The ALPHA-MAN Project
Information about Alpha-Mannosidosis
Summary
The Disease. 
The LSD alpha-Mannosidosis belongs to the glycoproteinoses affecting the glycoprotein catabolism and is characterized by immune deficiency, facial and skeletal abnormalities, hearing impairment, and intellectual disability. Alpha-Mannosidosis occurs in approximately 1 of 500,000 live births and is expected to be found in any ethnic group anywhere in the world. Alpha-Mannosidosis is caused by mutations in the MAN2B1 (LAMAN) gene encoding lysosomal alpha-Mannosidase (LAMAN). LAMAN is a lysosomal hydrolase that is responsible for cleaving alpha-mannosidic linkages during the ordered degradation of oligosaccharides. Only after degradation, can the sugars leave the lysosomes. In alpha-Mannosidosis, the deficiency of alpha-Mannosidase activity causes a block in the degradation of glycoproteins, leading to an intralysosomal accumulation of mannosyl linked oligosaccharides, that can be detected in all tissues as well as in urine and serum of patients.

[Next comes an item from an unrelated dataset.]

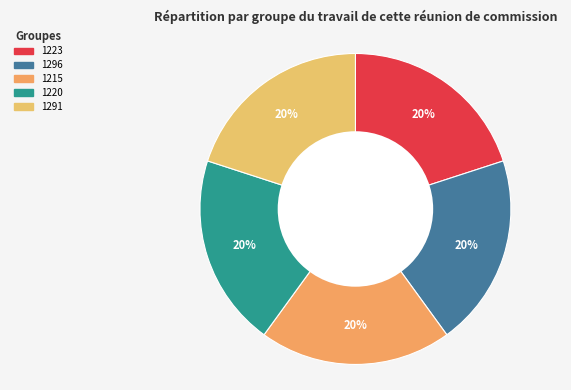

What is the ratio of the value at 1220 to the value at 1215?

1.0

The progressive accumulation of oligosaccharides is somehow toxic to the cells, some types of cells are more sensitive than others. The children are often born apparently normal, and their condition worsens progressively. Since children are born clinically healthy and due to the progressive character of the disease, an early diagnosis and early initiated Enzyme Replacement Therapy could prevent neurological involvement and the fatal outcome of this disease.
Clinical Types.
The clinical findings in alpha-Mannosidosis include a broad range of symptoms from an early lethal form to less symptomatic forms, initially diagnosed in children. Like all other LSDs, alpha-Mannosidosis lacks a genotype to phenotype correlation and even among siblings carrying the same mutation, clinical variations occur. Although the disease is a clinical spectrum three predominant clinical phenotypes of alpha Mannosidosis have been suggested. Type 1: Mild form clinically recognized after 10 years of age, without skeletal abnormalities and very slow progression. Type 2: Moderate form, clinically recognized before 10 years of age, with skeletal abnormalities, and slow progression with development of ataxia at age 20–30. Type 3: Severe form, immediately recognized, with skeletal abnormalities, and obvious progression, leading to an early death from primary central nervous system (CNS) involvement, myopathy and respiratory insuffiency. Most patients belong to clinical type 2.
Diagnosis. 
Alpha-Mannosidosis is suspected in individuals with mental retardation, hearing loss, ataxia, skeletal abnormalities and coarse features. Diagnosis occurs by biochemical testing of the alpha-Mannosidase activity in leukocytes, detection of vacuoles in lymphocytes from peripheral blood and detection of mannose-rich oligosaccharides in urine and serum of patients. Molecular genetic testing of the MAN2B1 gene and identification of two disease-causing alleles confirm the diagnosis. The alpha-Mannosidosis database, that has been developed within the HUE-MAN project (http://www.amamutdb.no) and that contains all clinical and biochemical data about alpha-Mannosidosis, will be very helpful in the future diagnosis of alpha-Mannosidosis patients, since the database is now easily accessible on the internet and will help parents and clinicians to find the right information about this rare disease, registered clinical sites, therapeutic options and family networks.